When she came back to herself, she had been moved to a different seat while a Kwen janitor cleaned up the vomit. This one was younger than Thomil—just a boy, really, judging by the narrow set of his shoulders. Sciona couldn’t see his face. Like Thomil, he kept his copper-haired head down, his eyes obscured beneath his cap. As Bringham spoke kindly to Sciona, offering her water, she couldn’t hear him. All she could hear was the scrape of the boy’s cleaning brush on the floor. All she could see was his wiry little form coming apart in spirals of light again—scrape—and again, with each circle of the brush on the tile.

It was only when the boy had finished and faded away that Bringham’s voice pulled her back.

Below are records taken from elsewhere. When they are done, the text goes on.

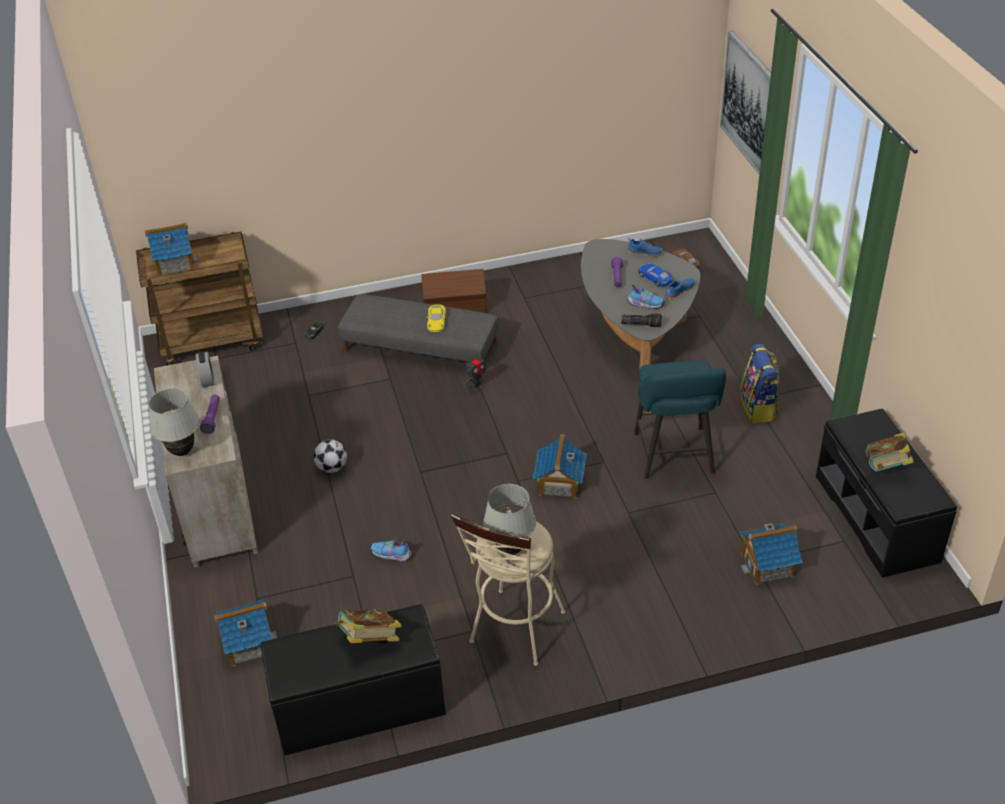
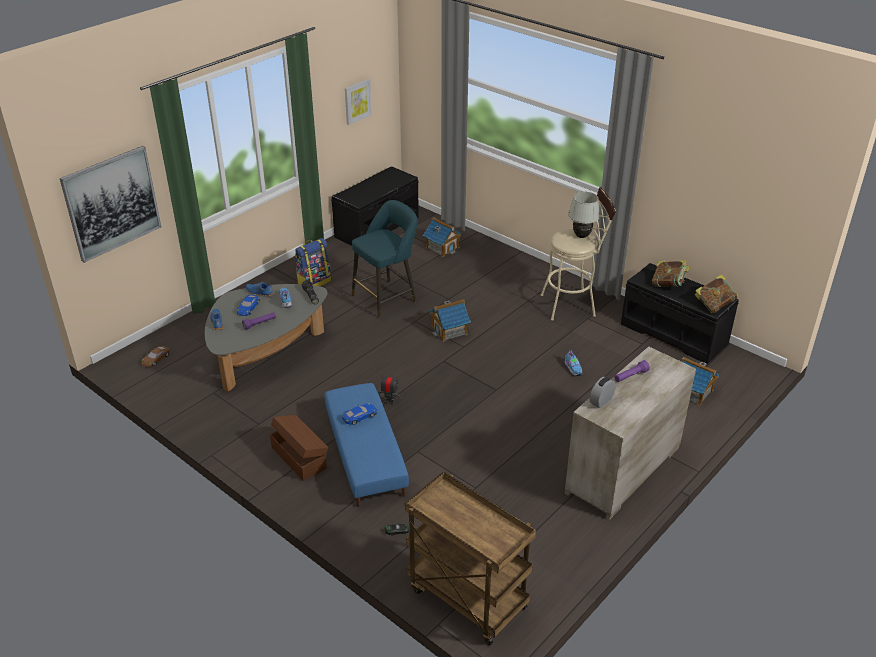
camera: 125 degrees left, 5 degrees down
toy house [145,223,199,275] -> none
white table lamp [148,388,199,456] -> none
football [313,439,347,473] -> none
grey ottoman [338,294,499,362] -> blue ottoman [324,383,409,507]
yellow toy car [427,304,446,332] -> blue toy car [342,403,377,425]
book [866,432,914,472] -> book moved to [695,274,737,314]
none -> picture [345,79,372,125]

“Listen to me, Sciona.” He had a hand on her shoulder. “Are you with me?”

She nodded weakly.

“From what you describe, I think you’ve run afoul of a curse.”

“What?”

“Not the common sort of coursework with which you would be familiar,” Archmage Bringham said. “There are darker magics that even the whole of the High Magistry hasn’t purged or come to understand. It doesn’t surprise me that you’ve delved deep enough to trigger one of these antique curses so early in your career, you clever little devil.”

“So…” Hope flickered back on in the depths. “You think I’ve been tricked? This has happened to other highmages?”